▸ **ACTIVITY LIST**:
1. In the RT-qPCR methods excerpt, transcribe the passage from "Cytokine analysis" to "the manufacturer's recommendations.".
2. Rewrite the paragraph of the RT-qPCR methods excerpt that begins "Total RNA was extracted" as a short bulleted list that keeps its main facts.

▸ **EXCERPT PROVIDED**:
────
Reverse-transcription quantitative polymerase chain reaction (RT-qPCR)
Total RNA was extracted with TRIzol according to the manufacturer's instructions and was reverse-transcribed using the Prime Script™ RT reagent kit (Takara Bio, Inc., Otsu, Japan). The 10 µl RT mixture contained 400 ng of total RNA, 2 µl 5X PrimeScript Buffer, 0.5 µl PrimeScript RT Enzyme mix I; 0.5 µl Oligo dT Primer (50 µM), 0.5 µl random hexamers (100 µM) and RNase free distilled water to 10 µl. The complementary DNA template was amplified by real-time PCR using the SYBR-PremixExTaq™ kit (Takara Bio, Inc.) on a StepOne Real-Time PCR System (Applied Biosystems; Thermo Fisher Scientific, Inc.). The PCR reaction mixture contained 12.5 µl 2X SYBR Premix Ex Taq, 0.5 µl forward primer (10 µM), 0.5 µl reverse primer (10 µM), 2 µl cDNA and 9.5 µl distilled water. The primers were obtained from Sangon Biotech Co., Ltd. (Shanghai, China) and the sequences were as follows: 5′-GTGGCCCGGATGTGAGAAG-3 (forward), 5′-GGAGCCCTTG TCGGATGATG-3 (reverse) for Foxp3; 5′-TCAAGTTTGGCCGAATGTC-3′ (forward), 5′-CATCTGAGAGCCCTAAAGTGTATG-3′ (reverse) for RORγt; 5′-GCACCGTCAAGGCTG AGAAC-3′ (forward), 5′-GCCTTCTCCATGGTGGTGAA-3′ (reverse) for GAPDH. Thermal cycling was programmed as follows: 95°C for 30 sec followed by 40 cycles of 95°C for 5 sec, 60°C for 20 sec and 72°C for 15 sec, and subsequent final elongation at 72°C for 10 min. Gene expression was assessed using the 2−ΔΔCq method (14) and levels of the analyte mRNAs were normalized to those of GAPDH as an internal standard.
Cytokine analysis
IL-2, IL-6, IL-10, IL-17 and TGF-β secretion by spleen lymphocytes was quantified using an Inflammation Kit (BD Biosciences) according to the manufacturer's recommendations.
────
Stored data
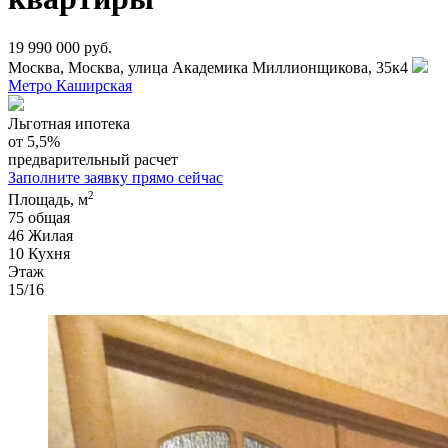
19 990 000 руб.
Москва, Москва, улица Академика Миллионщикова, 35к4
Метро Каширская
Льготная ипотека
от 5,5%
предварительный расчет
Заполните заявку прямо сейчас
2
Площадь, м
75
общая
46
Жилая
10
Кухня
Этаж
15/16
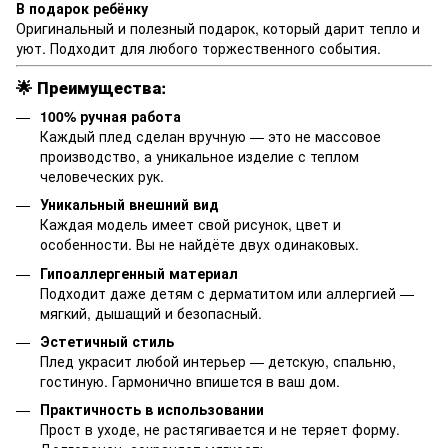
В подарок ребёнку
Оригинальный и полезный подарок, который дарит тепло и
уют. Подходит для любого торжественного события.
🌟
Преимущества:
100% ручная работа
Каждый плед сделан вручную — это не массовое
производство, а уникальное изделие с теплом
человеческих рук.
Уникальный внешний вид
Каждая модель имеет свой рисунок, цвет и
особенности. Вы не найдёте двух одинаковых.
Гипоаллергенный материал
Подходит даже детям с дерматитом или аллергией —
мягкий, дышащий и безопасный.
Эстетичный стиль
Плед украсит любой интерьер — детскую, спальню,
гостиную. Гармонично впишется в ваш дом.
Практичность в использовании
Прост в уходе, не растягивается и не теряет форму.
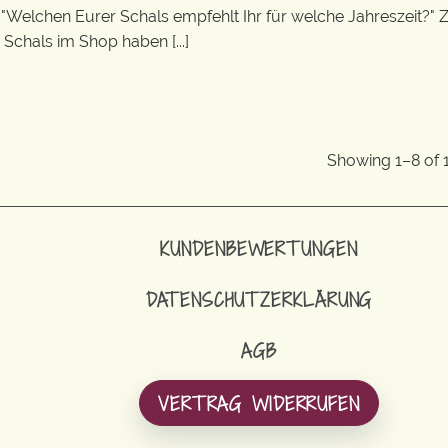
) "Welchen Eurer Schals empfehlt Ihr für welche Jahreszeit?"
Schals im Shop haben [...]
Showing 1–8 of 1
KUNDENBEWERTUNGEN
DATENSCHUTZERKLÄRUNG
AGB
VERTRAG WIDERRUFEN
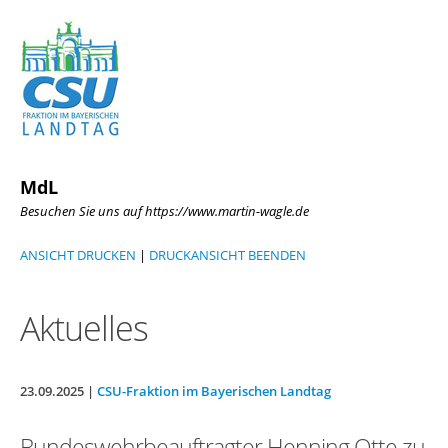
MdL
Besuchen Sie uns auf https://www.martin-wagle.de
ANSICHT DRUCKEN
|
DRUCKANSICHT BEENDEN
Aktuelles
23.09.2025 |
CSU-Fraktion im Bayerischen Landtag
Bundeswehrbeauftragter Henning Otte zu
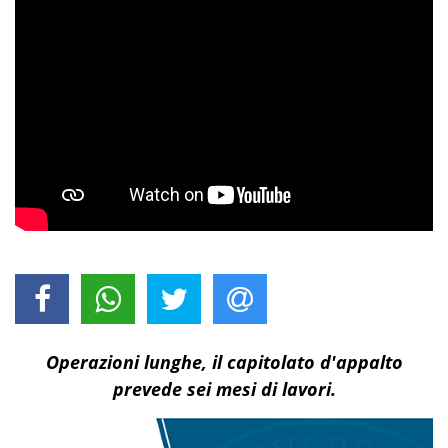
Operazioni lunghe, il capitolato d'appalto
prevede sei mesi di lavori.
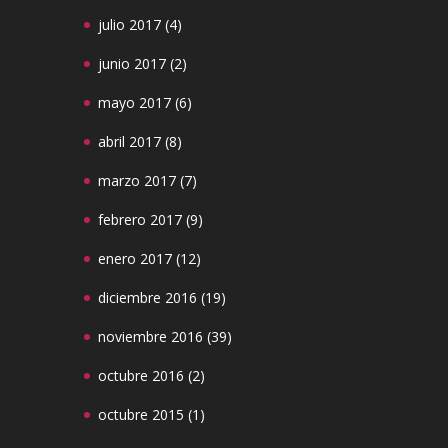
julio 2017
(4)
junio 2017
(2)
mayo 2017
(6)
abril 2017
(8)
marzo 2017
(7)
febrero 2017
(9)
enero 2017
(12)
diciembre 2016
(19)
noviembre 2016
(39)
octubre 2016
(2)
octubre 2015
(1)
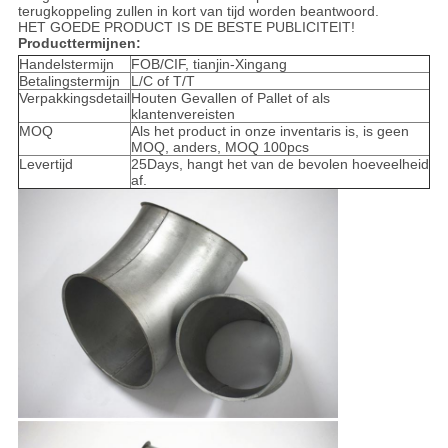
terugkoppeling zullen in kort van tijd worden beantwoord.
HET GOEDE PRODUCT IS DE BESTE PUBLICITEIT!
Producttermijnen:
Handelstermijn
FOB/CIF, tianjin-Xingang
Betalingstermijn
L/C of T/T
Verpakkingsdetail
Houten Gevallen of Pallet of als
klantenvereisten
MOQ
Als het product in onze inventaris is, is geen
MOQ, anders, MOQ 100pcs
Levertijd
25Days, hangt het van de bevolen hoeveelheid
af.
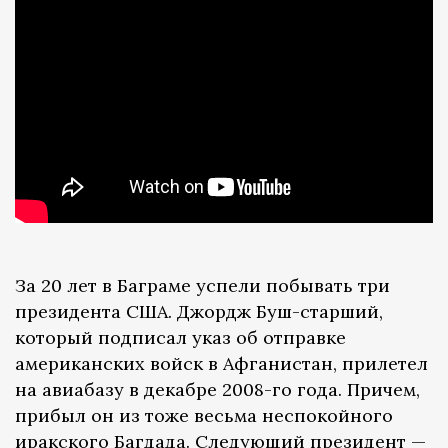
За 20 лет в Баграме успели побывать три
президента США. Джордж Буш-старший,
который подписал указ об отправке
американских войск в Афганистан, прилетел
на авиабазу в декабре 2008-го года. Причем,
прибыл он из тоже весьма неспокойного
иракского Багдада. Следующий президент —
────
▸ **RESULTS FOR THE EXERCISE**:
1.
Cytokine analysis
IL-2, IL-6, IL-10, IL-17 and TGF-β secretion by spleen lymphocytes was quantified using an Inflammation Kit (BD Biosciences) according to the manufacturer's recommendations.

2.
- Total RNA was extracted with TRIzol following the manufacturer's instructions.
- RNA was reverse-transcribed with the Prime Script RT reagent kit (Takara Bio) in a 10 µl mixture containing 400 ng of total RNA, buffer, enzyme mix, Oligo dT primer, random hexamers and RNase-free water.
- The cDNA was amplified by real-time PCR with the SYBR-PremixExTaq kit (Takara Bio) on a StepOne Real-Time PCR System (Applied Biosystems).
- Each PCR mixture held 12.5 µl 2X SYBR Premix Ex Taq, 0.5 µl of each primer (10 µM), 2 µl cDNA and 9.5 µl distilled water.
- Primers for Foxp3, RORγt and GAPDH came from Sangon Biotech.
- Cycling ran at 95°C for 30 sec, then 40 cycles of 95°C for 5 sec, 60°C for 20 sec and 72°C for 15 sec, with a final elongation at 72°C for 10 min.
- Expression was assessed by the 2−ΔΔCq method, with mRNA levels normalized to GAPDH as the internal standard.